HPLC analysis of extracellular metabolites produced by C. thermocellum wild-type DSM 1313 and mutant strains with cellobiose as the sole carbon source.
The strains were: WT, C. thermocellum wild-type DSM 1313; DSM 1313 ldh::Ldh309s; DSM 1313 pta::Pta318a; and double mutant DSM 1313 ldh::Ldh309s, pta::Pta318a. The fermentation time was 110 h, and the values are the mean for three independent fermentations with the error bars indicating the standard deviation.
Figure 10.
H1NMR spectra of the extracellular metabolites of C. thermocellum DSM 1313 strains cultured with cellobiose as the sole carbon source.
The strains were WT, C. thermocellum wild-type DSM 1313 and the double mutant DMS 1313 ldh::Ldh309s, pta::Pta318a.
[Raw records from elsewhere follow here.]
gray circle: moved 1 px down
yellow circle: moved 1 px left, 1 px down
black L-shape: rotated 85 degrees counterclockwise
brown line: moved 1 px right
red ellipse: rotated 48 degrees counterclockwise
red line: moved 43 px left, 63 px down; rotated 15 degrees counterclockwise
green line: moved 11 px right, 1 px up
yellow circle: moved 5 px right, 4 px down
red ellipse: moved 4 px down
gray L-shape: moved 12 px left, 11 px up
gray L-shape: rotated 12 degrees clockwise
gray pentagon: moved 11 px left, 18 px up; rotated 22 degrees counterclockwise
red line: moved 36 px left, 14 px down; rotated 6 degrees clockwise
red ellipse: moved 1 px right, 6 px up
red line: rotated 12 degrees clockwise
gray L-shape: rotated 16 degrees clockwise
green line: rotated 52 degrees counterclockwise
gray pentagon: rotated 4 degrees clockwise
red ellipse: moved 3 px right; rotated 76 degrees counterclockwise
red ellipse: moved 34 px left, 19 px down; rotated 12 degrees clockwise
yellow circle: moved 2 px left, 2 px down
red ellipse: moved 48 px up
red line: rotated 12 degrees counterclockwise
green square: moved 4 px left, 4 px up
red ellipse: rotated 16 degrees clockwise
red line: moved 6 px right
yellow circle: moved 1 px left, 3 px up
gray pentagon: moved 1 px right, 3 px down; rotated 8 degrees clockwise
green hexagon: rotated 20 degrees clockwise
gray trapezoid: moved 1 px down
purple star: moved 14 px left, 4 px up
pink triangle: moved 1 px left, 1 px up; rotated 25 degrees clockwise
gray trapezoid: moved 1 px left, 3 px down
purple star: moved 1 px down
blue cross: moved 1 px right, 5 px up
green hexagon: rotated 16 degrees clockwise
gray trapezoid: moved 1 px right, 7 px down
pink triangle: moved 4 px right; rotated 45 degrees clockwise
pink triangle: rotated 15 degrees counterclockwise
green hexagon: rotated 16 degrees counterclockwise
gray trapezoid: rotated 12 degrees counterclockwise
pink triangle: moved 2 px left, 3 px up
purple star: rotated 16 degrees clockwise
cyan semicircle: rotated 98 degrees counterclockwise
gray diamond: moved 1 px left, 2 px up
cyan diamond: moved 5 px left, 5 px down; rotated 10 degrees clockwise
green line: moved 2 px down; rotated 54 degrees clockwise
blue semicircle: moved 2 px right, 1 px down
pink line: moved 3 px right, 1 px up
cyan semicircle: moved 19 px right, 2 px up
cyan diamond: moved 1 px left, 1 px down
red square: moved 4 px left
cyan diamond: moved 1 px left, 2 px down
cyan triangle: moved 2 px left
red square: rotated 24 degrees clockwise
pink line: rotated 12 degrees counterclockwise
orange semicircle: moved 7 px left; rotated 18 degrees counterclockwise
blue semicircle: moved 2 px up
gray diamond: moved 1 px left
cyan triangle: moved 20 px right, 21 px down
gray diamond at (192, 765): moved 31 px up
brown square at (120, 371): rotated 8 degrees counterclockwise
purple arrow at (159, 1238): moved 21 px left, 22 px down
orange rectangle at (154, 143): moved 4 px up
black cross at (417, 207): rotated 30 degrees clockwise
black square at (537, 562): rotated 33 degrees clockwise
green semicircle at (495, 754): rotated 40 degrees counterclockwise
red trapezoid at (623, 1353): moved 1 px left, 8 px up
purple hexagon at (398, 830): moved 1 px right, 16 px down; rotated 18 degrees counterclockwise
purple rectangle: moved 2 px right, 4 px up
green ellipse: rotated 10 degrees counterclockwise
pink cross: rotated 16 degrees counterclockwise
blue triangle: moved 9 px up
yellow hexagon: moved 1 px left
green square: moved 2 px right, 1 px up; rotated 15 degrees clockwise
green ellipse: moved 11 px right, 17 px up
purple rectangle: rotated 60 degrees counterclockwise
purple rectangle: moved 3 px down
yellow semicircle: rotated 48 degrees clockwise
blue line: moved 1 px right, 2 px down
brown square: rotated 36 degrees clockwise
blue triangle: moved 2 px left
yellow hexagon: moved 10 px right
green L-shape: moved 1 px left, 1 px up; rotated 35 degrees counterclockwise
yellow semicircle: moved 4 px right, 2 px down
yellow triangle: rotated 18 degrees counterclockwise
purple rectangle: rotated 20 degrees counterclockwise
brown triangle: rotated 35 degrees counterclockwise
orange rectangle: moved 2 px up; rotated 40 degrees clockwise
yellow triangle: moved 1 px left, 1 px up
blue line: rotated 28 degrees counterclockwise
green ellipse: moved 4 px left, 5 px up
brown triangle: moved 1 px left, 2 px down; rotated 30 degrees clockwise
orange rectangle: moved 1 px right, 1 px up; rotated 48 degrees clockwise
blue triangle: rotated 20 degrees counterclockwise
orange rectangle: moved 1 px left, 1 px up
Peaks for lactate, acetate, ethanol, and pyruvate are marked. The ratios of the integrals of representative metabolite peaks and internal reference (0.5 mM DSS) were used to calculate the metabolite concentrations against standard curves, as described in Materials and Methods. The concentrations of pyruvate produced by the wild-type and double mutant strains were calculated to be 0.73 and 4.12 mM, respectively.